The mongoose is an odd little creature. When you first hear its name, you might think that it’s a bird, or a type of lizard – it’s actually a carnivorous mammal with a bit of an attitude on it! It’s actually loosely related to the meerkat, which you may well have gotten sick of seeing on the TV over the past few years! Where is the love for the mongoose side of the family, anyway?
It’s unlikely you will see a mongoose in your back garden any time soon, but that doesn’t make them any less interesting to learn more about. In this fact file, we’ll take you through some of the most fascinating and bizarre facts about mongooses you’ll want to repeat to other animal-loving friends. Whether or not you’ve seen one in the wild – here are some great mongoose stats worth keeping track of to impress other animal lovers.
The plural of mongoose isn’t mongeese – it’s mongooses. Sounds weird, but it’s completely true!
The mongoose is generally found living across Africa. However, you will also find some in Asia and across the Caribbean. This is largely thanks to the species being introduced to new places!

- Supplied information:
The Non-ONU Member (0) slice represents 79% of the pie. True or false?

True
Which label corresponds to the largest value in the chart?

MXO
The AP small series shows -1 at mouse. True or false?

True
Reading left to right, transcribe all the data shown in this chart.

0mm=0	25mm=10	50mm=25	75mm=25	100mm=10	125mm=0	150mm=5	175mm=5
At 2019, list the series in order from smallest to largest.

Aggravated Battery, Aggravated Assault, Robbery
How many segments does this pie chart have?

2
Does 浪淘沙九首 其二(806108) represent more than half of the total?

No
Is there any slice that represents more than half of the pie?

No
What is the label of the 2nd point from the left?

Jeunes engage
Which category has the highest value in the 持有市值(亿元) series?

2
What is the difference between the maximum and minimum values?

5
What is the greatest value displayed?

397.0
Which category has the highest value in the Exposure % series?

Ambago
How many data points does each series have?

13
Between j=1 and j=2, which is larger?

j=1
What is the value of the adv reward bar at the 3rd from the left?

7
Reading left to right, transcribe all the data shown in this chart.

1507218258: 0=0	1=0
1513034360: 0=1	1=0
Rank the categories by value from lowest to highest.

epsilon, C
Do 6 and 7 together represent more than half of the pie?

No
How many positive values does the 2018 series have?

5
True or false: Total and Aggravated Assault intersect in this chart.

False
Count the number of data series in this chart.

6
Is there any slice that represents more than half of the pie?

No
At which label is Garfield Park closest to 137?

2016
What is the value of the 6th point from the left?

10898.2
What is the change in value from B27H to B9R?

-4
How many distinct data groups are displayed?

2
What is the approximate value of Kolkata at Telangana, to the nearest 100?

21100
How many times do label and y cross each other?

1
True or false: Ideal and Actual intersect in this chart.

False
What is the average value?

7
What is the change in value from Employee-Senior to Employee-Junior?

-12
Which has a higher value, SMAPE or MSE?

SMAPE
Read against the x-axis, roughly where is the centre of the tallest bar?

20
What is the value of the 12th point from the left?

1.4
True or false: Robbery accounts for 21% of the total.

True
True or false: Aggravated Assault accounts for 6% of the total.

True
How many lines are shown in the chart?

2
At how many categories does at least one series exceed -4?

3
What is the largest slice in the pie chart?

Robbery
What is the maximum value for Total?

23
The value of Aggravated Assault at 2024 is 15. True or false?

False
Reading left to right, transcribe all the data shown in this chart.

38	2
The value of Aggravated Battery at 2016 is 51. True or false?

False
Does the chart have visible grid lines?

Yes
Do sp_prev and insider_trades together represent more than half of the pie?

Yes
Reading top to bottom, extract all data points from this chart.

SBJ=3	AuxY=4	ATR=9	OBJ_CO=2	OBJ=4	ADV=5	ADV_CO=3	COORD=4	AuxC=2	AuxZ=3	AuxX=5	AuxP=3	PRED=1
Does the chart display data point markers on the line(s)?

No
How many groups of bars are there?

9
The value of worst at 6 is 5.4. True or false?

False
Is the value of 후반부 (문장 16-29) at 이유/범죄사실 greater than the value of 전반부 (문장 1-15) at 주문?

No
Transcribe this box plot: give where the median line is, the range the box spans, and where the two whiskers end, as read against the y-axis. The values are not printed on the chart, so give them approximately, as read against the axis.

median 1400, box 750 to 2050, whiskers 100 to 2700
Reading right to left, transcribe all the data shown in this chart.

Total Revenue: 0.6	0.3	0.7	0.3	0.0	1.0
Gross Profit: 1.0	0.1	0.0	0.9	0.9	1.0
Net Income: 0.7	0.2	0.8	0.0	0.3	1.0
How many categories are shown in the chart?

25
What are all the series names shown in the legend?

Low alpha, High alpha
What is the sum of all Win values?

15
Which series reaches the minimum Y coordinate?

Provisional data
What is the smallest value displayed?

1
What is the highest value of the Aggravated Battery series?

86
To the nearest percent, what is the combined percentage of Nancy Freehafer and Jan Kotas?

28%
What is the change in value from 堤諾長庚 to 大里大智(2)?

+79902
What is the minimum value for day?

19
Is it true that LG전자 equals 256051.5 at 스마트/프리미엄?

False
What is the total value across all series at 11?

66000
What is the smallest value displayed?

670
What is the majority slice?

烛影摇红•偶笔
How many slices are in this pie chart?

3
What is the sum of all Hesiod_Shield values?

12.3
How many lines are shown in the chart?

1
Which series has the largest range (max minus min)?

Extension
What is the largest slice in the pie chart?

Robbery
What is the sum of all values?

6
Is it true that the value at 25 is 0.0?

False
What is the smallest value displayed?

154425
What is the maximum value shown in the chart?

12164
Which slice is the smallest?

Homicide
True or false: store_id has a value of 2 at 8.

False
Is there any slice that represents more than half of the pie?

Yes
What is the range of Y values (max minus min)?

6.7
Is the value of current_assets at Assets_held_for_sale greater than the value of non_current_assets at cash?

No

- Exercise:
Could you repeat the mongoose passage word for word, beginning with "The mongoose is an" and stopping after "the family, anyway?"?

- Task result:
The mongoose is an odd little creature. When you first hear its name, you might think that it’s a bird, or a type of lizard – it’s actually a carnivorous mammal with a bit of an attitude on it! It’s actually loosely related to the meerkat, which you may well have gotten sick of seeing on the TV over the past few years! Where is the love for the mongoose side of the family, anyway?